**WHAT IS EXPECTED**. Report every line of the data that includes "symmetry".

⟨

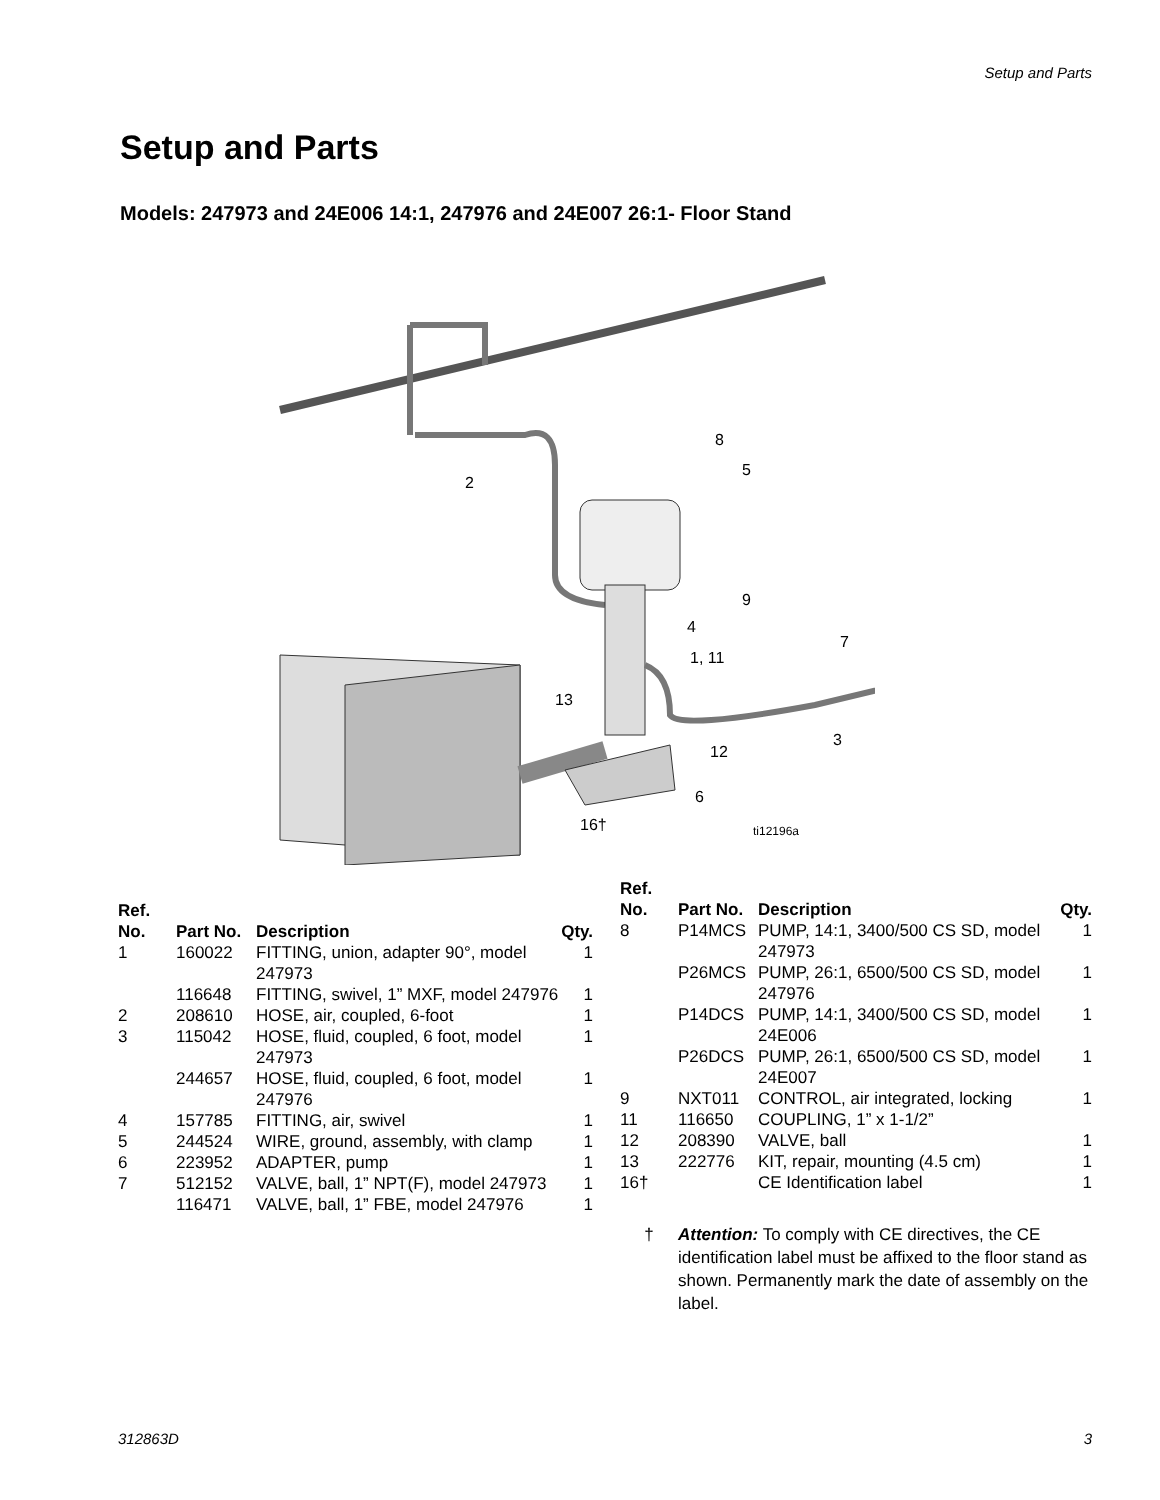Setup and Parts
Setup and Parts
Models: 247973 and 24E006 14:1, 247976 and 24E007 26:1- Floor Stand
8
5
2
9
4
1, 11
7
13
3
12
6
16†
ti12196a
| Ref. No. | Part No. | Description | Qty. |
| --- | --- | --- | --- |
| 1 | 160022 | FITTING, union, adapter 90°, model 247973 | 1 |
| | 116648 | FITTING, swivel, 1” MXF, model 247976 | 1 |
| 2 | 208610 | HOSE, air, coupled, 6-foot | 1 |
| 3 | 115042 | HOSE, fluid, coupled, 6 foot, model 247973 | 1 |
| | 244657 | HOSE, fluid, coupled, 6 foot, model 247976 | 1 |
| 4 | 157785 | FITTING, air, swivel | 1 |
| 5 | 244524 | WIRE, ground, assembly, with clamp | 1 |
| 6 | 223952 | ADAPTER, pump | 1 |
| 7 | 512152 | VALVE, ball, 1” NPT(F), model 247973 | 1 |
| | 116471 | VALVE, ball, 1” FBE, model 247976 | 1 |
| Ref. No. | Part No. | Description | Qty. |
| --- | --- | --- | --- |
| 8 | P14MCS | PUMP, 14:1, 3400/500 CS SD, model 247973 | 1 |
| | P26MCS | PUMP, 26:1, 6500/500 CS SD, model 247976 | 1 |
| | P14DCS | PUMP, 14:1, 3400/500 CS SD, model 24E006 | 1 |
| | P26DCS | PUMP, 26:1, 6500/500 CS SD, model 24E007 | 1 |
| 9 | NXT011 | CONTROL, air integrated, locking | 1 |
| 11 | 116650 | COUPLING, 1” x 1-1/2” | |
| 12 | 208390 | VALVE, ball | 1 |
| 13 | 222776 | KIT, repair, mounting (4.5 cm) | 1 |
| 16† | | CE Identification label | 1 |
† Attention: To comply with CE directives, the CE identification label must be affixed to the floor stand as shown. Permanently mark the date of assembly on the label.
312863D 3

⟩
⟨

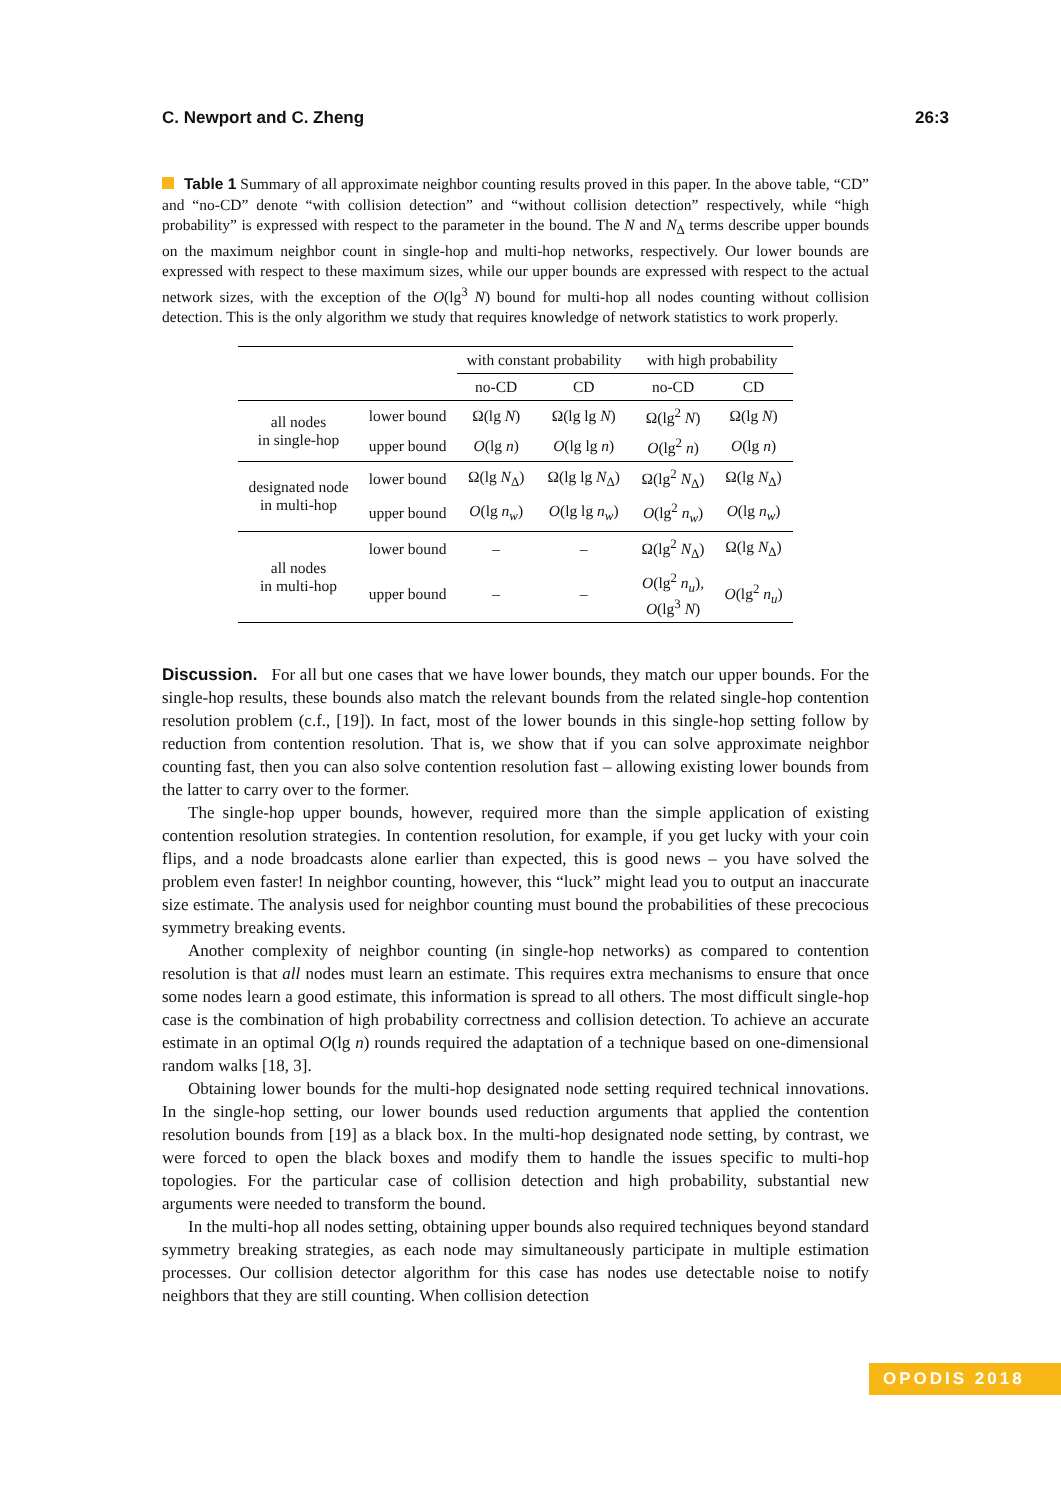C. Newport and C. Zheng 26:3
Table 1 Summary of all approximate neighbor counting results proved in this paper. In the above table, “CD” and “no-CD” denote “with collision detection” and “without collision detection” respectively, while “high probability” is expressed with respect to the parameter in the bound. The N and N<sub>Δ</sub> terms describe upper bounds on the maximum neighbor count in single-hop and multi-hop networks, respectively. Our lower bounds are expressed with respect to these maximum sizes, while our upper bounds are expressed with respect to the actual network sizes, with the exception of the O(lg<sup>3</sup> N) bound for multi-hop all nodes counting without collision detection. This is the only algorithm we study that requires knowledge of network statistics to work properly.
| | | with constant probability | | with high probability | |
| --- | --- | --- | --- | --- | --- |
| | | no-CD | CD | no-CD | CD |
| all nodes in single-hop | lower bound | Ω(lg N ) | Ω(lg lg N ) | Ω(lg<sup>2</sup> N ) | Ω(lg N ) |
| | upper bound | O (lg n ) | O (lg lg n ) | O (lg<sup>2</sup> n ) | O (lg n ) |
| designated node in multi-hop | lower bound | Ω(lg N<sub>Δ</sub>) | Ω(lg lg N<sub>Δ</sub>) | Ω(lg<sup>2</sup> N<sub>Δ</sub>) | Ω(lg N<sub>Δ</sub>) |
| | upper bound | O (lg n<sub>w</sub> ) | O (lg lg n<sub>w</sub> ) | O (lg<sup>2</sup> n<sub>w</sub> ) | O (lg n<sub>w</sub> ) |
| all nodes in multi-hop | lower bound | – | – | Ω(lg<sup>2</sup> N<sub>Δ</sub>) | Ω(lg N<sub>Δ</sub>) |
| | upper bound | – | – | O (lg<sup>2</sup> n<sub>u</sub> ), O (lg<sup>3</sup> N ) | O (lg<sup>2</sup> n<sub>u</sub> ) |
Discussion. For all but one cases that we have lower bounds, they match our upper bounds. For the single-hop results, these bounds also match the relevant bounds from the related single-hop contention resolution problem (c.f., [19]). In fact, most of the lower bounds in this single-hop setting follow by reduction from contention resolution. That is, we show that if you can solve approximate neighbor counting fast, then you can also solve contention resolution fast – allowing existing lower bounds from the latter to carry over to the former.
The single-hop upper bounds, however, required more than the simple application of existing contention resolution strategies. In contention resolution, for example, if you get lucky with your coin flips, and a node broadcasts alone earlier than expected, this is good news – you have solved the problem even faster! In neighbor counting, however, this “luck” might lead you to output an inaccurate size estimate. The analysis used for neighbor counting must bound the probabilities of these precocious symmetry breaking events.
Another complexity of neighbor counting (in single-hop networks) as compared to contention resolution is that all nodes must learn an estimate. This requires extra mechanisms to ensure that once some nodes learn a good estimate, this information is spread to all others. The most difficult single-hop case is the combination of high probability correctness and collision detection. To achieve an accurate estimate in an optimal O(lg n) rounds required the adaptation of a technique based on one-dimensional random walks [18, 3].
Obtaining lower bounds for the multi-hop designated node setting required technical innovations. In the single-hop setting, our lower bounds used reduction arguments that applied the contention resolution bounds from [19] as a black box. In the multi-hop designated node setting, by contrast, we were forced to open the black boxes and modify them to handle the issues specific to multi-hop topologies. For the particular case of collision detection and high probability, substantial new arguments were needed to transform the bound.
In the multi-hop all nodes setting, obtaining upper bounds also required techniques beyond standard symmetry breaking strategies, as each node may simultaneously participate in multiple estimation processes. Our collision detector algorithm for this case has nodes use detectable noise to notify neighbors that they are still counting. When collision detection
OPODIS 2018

⟩
⟨

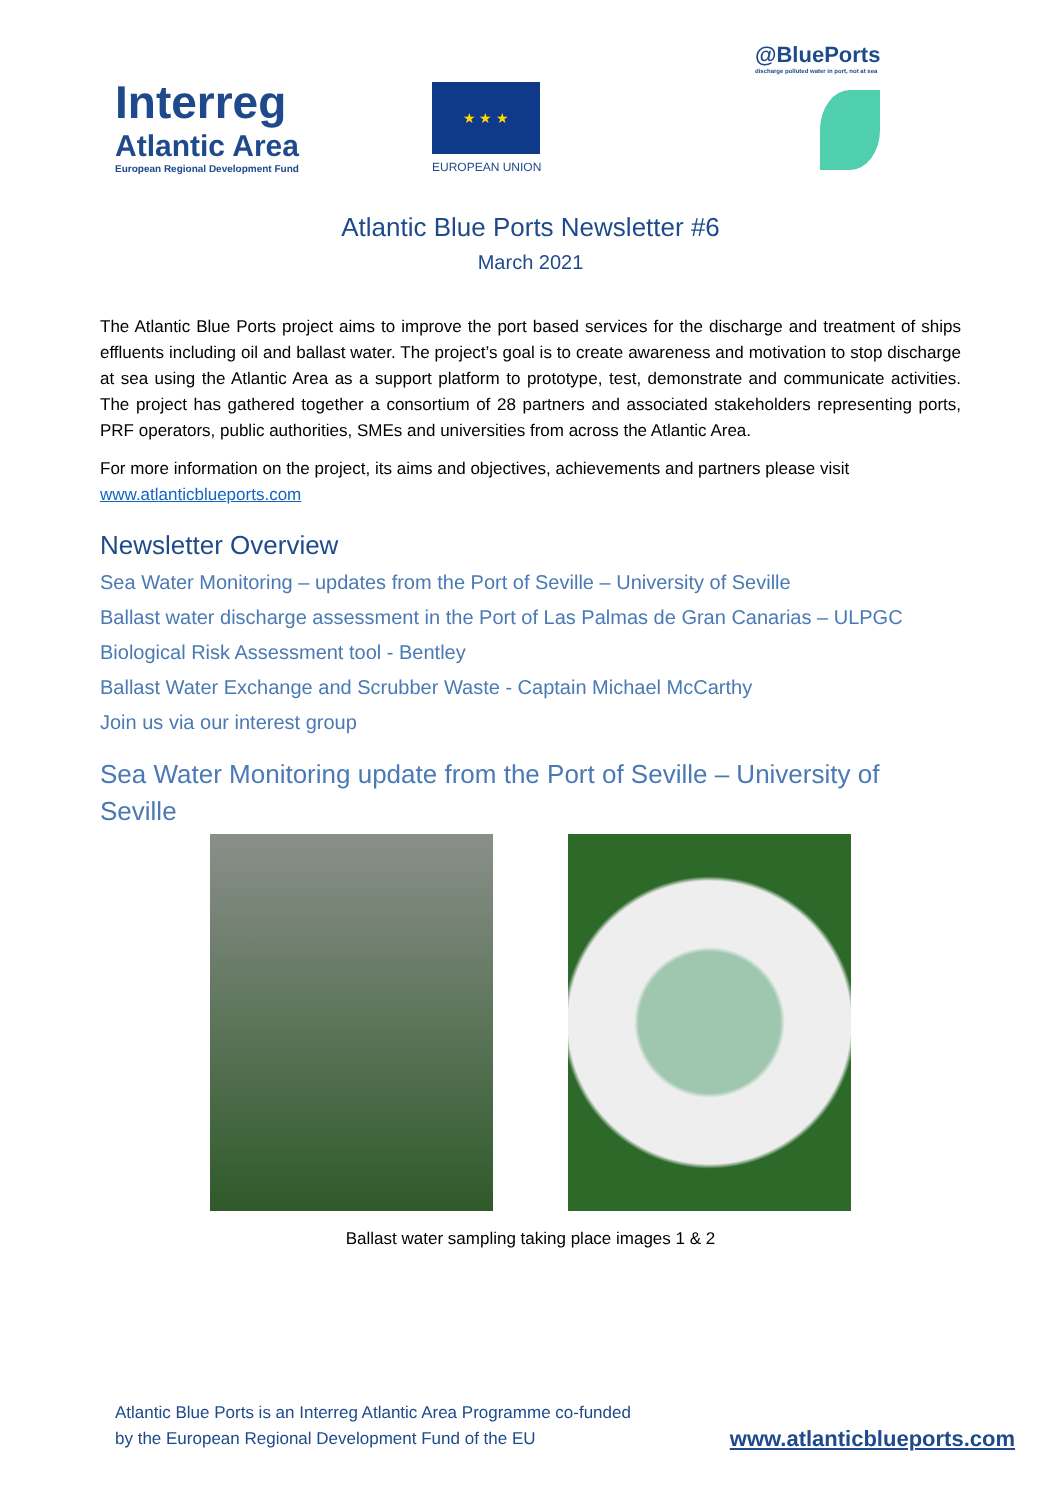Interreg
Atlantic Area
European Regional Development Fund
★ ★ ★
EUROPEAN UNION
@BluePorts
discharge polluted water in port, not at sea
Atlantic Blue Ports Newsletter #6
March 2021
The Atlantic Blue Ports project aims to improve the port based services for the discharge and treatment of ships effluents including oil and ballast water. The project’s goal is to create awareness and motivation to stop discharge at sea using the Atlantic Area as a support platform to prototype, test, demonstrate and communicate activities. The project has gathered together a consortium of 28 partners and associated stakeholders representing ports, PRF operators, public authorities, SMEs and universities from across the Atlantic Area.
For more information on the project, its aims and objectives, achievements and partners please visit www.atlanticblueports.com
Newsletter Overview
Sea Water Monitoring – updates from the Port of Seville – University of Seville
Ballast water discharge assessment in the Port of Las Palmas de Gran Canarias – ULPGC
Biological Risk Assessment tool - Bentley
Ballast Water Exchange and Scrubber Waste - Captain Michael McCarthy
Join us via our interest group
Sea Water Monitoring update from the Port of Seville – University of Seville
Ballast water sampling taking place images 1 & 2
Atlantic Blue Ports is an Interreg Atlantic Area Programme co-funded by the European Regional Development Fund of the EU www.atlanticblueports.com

⟩

**RESULT**.
The single-hop upper bounds, however, required more than the simple application of existing contention resolution strategies. In contention resolution, for example, if you get lucky with your coin flips, and a node broadcasts alone earlier than expected, this is good news – you have solved the problem even faster! In neighbor counting, however, this “luck” might lead you to output an inaccurate size estimate. The analysis used for neighbor counting must bound the probabilities of these precocious symmetry breaking events.
In the multi-hop all nodes setting, obtaining upper bounds also required techniques beyond standard symmetry breaking strategies, as each node may simultaneously participate in multiple estimation processes. Our collision detector algorithm for this case has nodes use detectable noise to notify neighbors that they are still counting. When collision detection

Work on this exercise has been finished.